About

Yves is the creative mind and author behind Living Sculpture, he is also the owner of Lorax Works L.L.C.

Yves was born in Nice on August 6 1962. He lived in Paris until the age of six with his mother Rotraut Moquay Klein who was recently widowed from her husband Yves Klein. Then he moved to Ibiza, Spain in the Baleares Islands with his mother and stepfather Daniel Moquay.

In Ibiza, he was strongly influenced by the environment of the islands where he spent the majority of his time surrounded by nature, and specially by the fascinating and lively depths of the Mediterranean Sea.

At twelve, he returned to France to finish high school. He remained there until the age of twenty-one. While back in Paris, he studied Architecture and Design for a couple of years, and during the completion of his mandatory army service  he took night classes in “Cybernetics Theory of Systems” at the “Arts et Métiers” College. Before that he worked as an assistant to Professor Lussato who was at the time advisor to B.H.V. and Philips Corp.
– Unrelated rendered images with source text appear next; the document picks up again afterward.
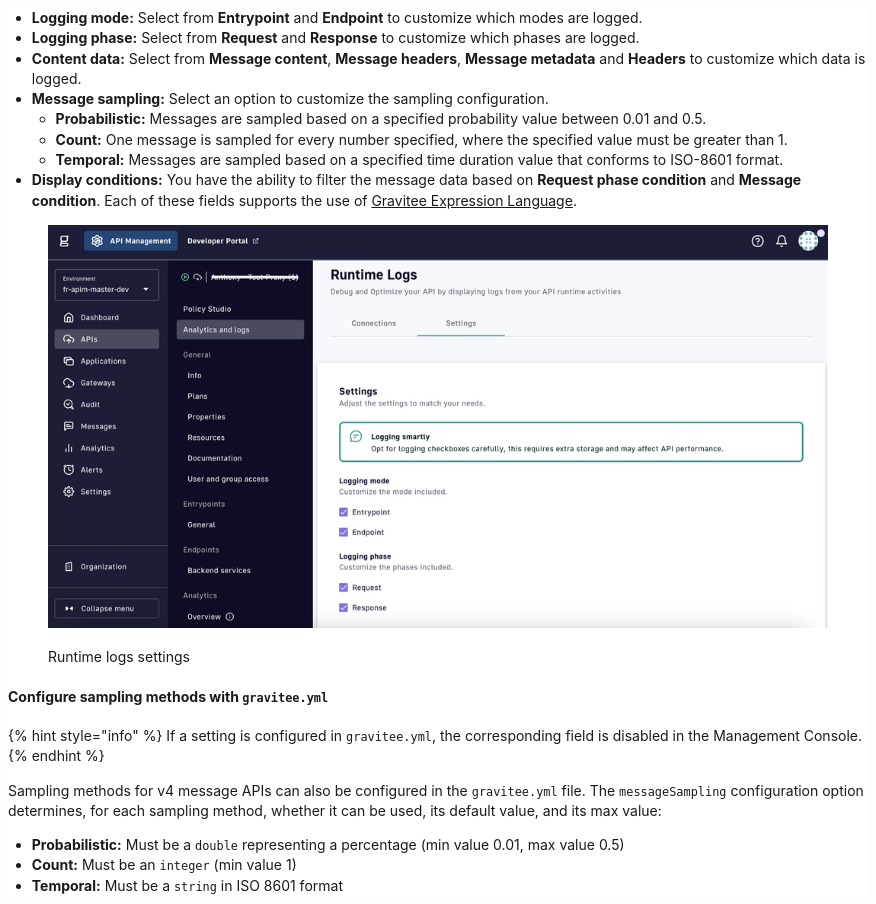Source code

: * **Logging mode:** Select from **Entrypoint** and **Endpoint** to customize which modes are logged.
* **Logging phase:** Select from **Request** and **Response** to customize which phases are logged.
* **Content data:** Select from **Message content**, **Message headers**, **Message metadata** and **Headers** to customize which data is logged.
* **Message sampling:** Select an option to customize the sampling configuration.
  * **Probabilistic:** Messages are sampled based on a specified probability value between 0.01 and 0.5.
  * **Count:** One message is sampled for every number specified, where the specified value must be greater than 1.
  * **Temporal:** Messages are sampled based on a specified time duration value that conforms to ISO-8601 format.
* **Display conditions:** You have the ability to filter the message data based on **Request phase condition** and **Message condition**. Each of these fields supports the use of [Gravitee Expression Language](../../gravitee-api-management/gravitee-expression-language.md).

<figure><img src="../../.gitbook/assets/runtime logs_settings message.png" alt=""><figcaption><p>Runtime logs settings</p></figcaption></figure>

#### Configure sampling methods with `gravitee.yml`

{% hint style="info" %}
If a setting is configured in `gravitee.yml`, the corresponding field is disabled in the Management Console.
{% endhint %}

Sampling methods for v4 message APIs can also be configured in the `gravitee.yml` file. The `messageSampling` configuration option determines, for each sampling method, whether it can be used, its default value, and its max value:

* **Probabilistic:** Must be a `double` representing a percentage (min value 0.01, max value 0.5)
* **Count:** Must be an `integer` (min value 1)
* **Temporal:** Must be a `string` in ISO 8601 format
At twenty-one, Yves moved to the United States of America to submerge himself in an English speaking environment and took English classes in Colorado. Later on he settled in Arizona where he got to spend some more time with his brothers and the last addition to the family, his sister Loraine.

In Arizona, Yves studied Computer Science for two years at the Arizona State University where he met his ex-wife Kathy Papciak Klein. Together they have a daughter, Joseffa.

Probably due to his strong attraction to the world of art received from his extended family of artists, his parents but also grand parents Fred Klein and Marie Raymond as well as his uncle Günther Uecker and Godfather Armand, and finally his Godmother the wife of the artist Roger Talon, not naming the countless artists he met while growing up, he later switched his major so to graduate with a Bachelor’s of Fine Arts in Sculpture.

Yves’ time is now dedicated to the making of robotic artwork as well as digital artwork, art performances, and more recently astrophotography.